Yang dimaksud dengan taubat (at-taubah) yang akan kita bahas dalam penjelasan sederhana dalam tulisan ini adalah ber-tawajuh (mengarah) kepada Allah subhânahu wa ta’âla dengan penuh penyesalan dan rasa perih di dalam hati seraya mengakui semua kesalahan, meratap dalam penyesalan, dan tekad untuk meninggalkan kesalahan yang lalu.
Inilah taubat yang dimiliki para Ahli Hakikat (Ahl al-Haqiqah) berupa: pengerahan segenap usaha untuk mencapai al-muwafaqât (mufakat) dan almuthâbaqât (kesepakatan) di bawah bimbingan cahaya perintah serta larangan Allah subhânahu wa ta’âla, dan penyelamatan diri dari segala bentuk perselisihan/pelanggaran (al-mukhâlafât) yang dilakukan di hadapan Allah subhânahu wa ta’âla, baik dengan perasaan, pikiran, khayalan, maupun perilaku .

■ **TUGAS YANG DIKERJAKAN**:
(A) Salin bagian teks tentang taubat tanpa perubahan, mulai dari "Yang dimaksud dengan" dan berakhir pada "maupun perilaku .".
(B) Ringkaslah teks tentang taubat dalam dua kalimat.
(C) Teruskan tulisan tentang taubat, dimulai setelah kalimat terakhirnya.
Entri-entri ini merupakan bahan tersendiri, terpisah dari teks tentang taubat.

■ **ENTRI YANG DISEDIAKAN**:
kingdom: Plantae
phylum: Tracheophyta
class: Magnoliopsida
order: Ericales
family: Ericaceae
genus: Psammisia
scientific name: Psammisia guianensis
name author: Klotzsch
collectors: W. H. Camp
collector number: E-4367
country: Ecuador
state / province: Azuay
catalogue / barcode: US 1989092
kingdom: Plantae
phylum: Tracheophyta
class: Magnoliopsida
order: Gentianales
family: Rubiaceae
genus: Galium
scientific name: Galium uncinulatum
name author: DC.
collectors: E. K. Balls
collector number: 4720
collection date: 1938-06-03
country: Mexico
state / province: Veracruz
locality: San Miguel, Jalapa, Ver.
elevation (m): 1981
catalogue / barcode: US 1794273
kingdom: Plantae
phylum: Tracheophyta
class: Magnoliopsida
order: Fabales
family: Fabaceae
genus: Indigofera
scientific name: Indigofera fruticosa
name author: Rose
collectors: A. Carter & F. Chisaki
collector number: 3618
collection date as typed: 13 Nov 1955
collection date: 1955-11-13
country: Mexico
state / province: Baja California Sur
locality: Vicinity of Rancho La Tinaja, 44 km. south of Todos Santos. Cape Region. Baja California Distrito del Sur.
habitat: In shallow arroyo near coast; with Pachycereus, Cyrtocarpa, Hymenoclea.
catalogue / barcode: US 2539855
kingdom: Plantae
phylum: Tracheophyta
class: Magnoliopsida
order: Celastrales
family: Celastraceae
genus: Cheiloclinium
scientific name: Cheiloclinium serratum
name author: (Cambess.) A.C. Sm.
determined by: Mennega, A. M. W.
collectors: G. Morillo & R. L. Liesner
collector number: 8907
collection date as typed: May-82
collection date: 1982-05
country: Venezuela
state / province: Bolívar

■ **HASIL PENGERJAAN TUGAS**:
(A)
Yang dimaksud dengan taubat (at-taubah) yang akan kita bahas dalam penjelasan sederhana dalam tulisan ini adalah ber-tawajuh (mengarah) kepada Allah subhânahu wa ta’âla dengan penuh penyesalan dan rasa perih di dalam hati seraya mengakui semua kesalahan, meratap dalam penyesalan, dan tekad untuk meninggalkan kesalahan yang lalu.
Inilah taubat yang dimiliki para Ahli Hakikat (Ahl al-Haqiqah) berupa: pengerahan segenap usaha untuk mencapai al-muwafaqât (mufakat) dan almuthâbaqât (kesepakatan) di bawah bimbingan cahaya perintah serta larangan Allah subhânahu wa ta’âla, dan penyelamatan diri dari segala bentuk perselisihan/pelanggaran (al-mukhâlafât) yang dilakukan di hadapan Allah subhânahu wa ta’âla, baik dengan perasaan, pikiran, khayalan, maupun perilaku .

(B) Taubat yang dibahas adalah mengarah kepada Allah subhânahu wa ta’âla dengan penyesalan dan rasa perih di hati, mengakui semua kesalahan, dan bertekad meninggalkan kesalahan yang lalu. Taubat para Ahli Hakikat berupa pengerahan segenap usaha untuk mencapai mufakat dan kesepakatan di bawah bimbingan perintah serta larangan Allah, disertai penyelamatan diri dari segala pelanggaran, baik dengan perasaan, pikiran, khayalan, maupun perilaku.

(C)
Taubat bukan hanya meninggalkan segala hal yang tidak disukai oleh hati nurani dengan menghindarinya saja, melainkan juga dengan kembali kepada Allah SWT dari segala hal yang tidak disukai dan tidak diridhai-Nya, termasuk dari hal-hal yang dianggap oleh akal sebagai sesuatu yang baik dan berguna.
Selain itu, kata “taubah” (taubat) sering disandingkan dengan kata “nashûh” sehingga menjadi “taubatan nashûha” yang berarti “taubat yang benar-benar tulus” atau “taubat yang benar-benar murni”, karena taubat jenis ini terbit dari kedalaman relung hati.1 Dalam pengertian lain, “taubatan nashûha” adalah menambal yang robek, merekatkan yang pecah, dan memperbaiki yang rusak tanpa meninggalkan sedikit pun celah sekecil apa pun.
Jika semua pengertian di atas kita rangkum dengan menggunakan analisa, maka “at-taubah an-nashûh” berarti bahwa individu bertaubat atas nama dirinya, sesuai tingkatannya, dan taubat itu muncul dengan tulus dari kedalaman hatinya yang disertai niat yang tulus, hati yang ikhlas, dan tujuan yang baik.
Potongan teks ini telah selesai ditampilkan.